Yes, it’s absolutely possible to find meaning in difficult experiences. While difficult times can be challenging and painful, they can also provide opportunities for growth and self-discovery.

One way to do this is to look at the situation anew and look for the lessons that can be learned from it.

For example, a problematic breakup can lead you to discover what you really value in a relationship and help you understand what you want in future partnerships. Or the loss of a job may force you to reevaluate your career path and embark on a new, more fulfilling one.

Finding meaning in difficult experiences can also help us develop more empathy and compassion for others experiencing similar problems.

By sharing our stories and connecting with others who have faced similar challenges, we can find comfort and support while helping others feel less alone.

How can I develop a positive attitude when life seems so hard?

Practice gratitude: Take time each day to reflect on the good things in your life and thank them. This can help shift your focus from negative thoughts to positive thoughts.

Reframe negative thoughts: When negative thoughts come up, try to put them in a more positive light. Rather than focusing on what went wrong, consider what you can learn from the situation.

Focus on solutions: Focus on finding solutions instead of dwelling on problems. This can help you feel stronger and in control.

Surround yourself with positivity: Surround yourself with positive people and things that bring you joy. This may include spending time with friends and family, listening to uplifting music, or pursuing activities you enjoy.

Practice self-care: Take care of your physical and mental health by getting enough sleep, exercising, and eating right. Make time for relaxation and stress-reducing activities, such as meditation or yoga.

Remember that developing a positive attitude takes time and practice. Be patient with yourself and focus on small steps of progress. If you make an effort and are committed, you can develop a more positive outlook on life, even when things seem difficult.

Is there anything I should avoid during difficult times?

When facing difficult times, you need to be mindful of what to avoid to prevent the situation from getting worse.

Here are a few tips:

Avoid isolating yourself: While it may be tempting to withdraw from social situations when feeling down, isolation can worsen the situation. Make an effort to stay in touch with loved ones and seek support when you need it.
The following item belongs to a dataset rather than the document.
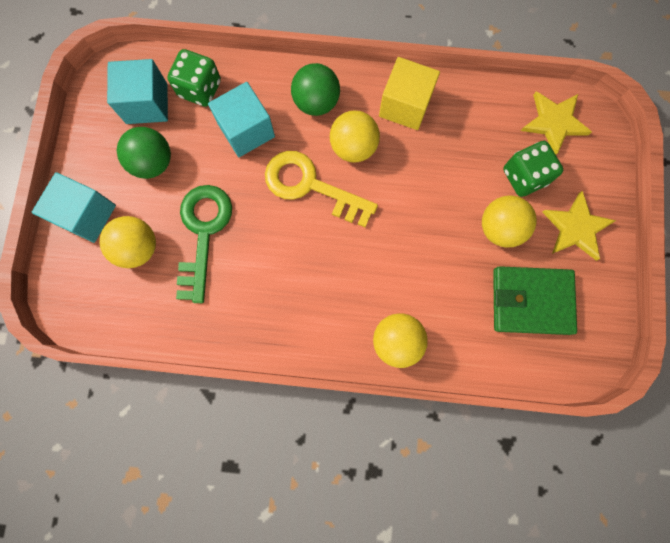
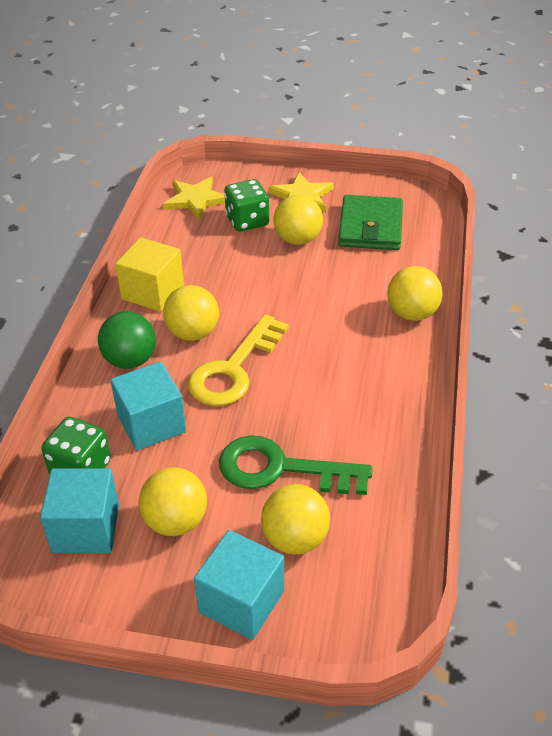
camera: 85 degrees left, 35 degrees down
(153, 162) = (176, 521): green ball -> yellow ball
Don’t ignore your feelings: it’s easy to push negative feelings aside and try to move on, but ignoring your feelings can lead to even more stress and anxiety. Acknowledge your feelings and give yourself time to process them.

Avoid self-medicating: Taking drugs or alcohol to cope with difficult times can provide temporary relief but may do more harm than good in the long run. Instead, look for healthy ways to cope with stress.

Don’t compare yourself to others: Everyone experiences difficult times differently, so it’s not helpful to compare yourself to others. Focus on your own path and what is good for you.

If you avoid these common pitfalls, you’ll be better equipped to handle whatever life throws your way with grace and resilience!